WHAT IS REQUIRED =>
In the stretch of data from the line containing "s=55 is written?" through the line containing "h=5 m=22 s=23", rename "My reading" to "Reported time" and reproduce only those lines, otherwise unchanged.

SUPPLIED RECORDS =>
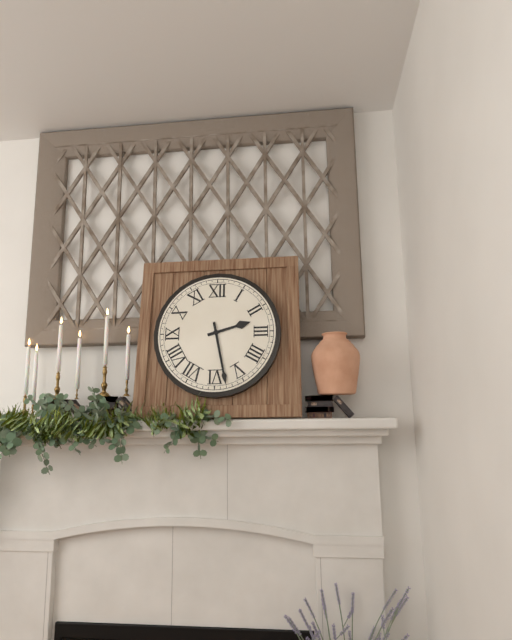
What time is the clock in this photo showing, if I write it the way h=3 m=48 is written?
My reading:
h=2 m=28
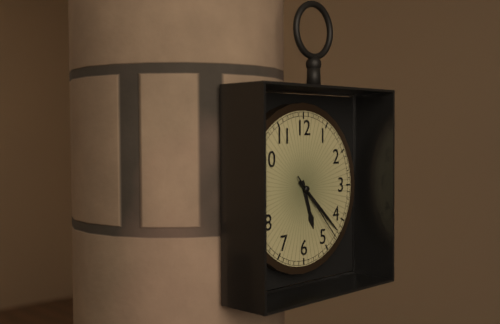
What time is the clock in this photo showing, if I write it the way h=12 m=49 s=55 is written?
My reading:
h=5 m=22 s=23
---
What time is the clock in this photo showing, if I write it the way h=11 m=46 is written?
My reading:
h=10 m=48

EXERCISE RESULT =>
What time is the clock in this photo showing, if I write it the way h=12 m=49 s=55 is written?
Reported time:
h=5 m=22 s=23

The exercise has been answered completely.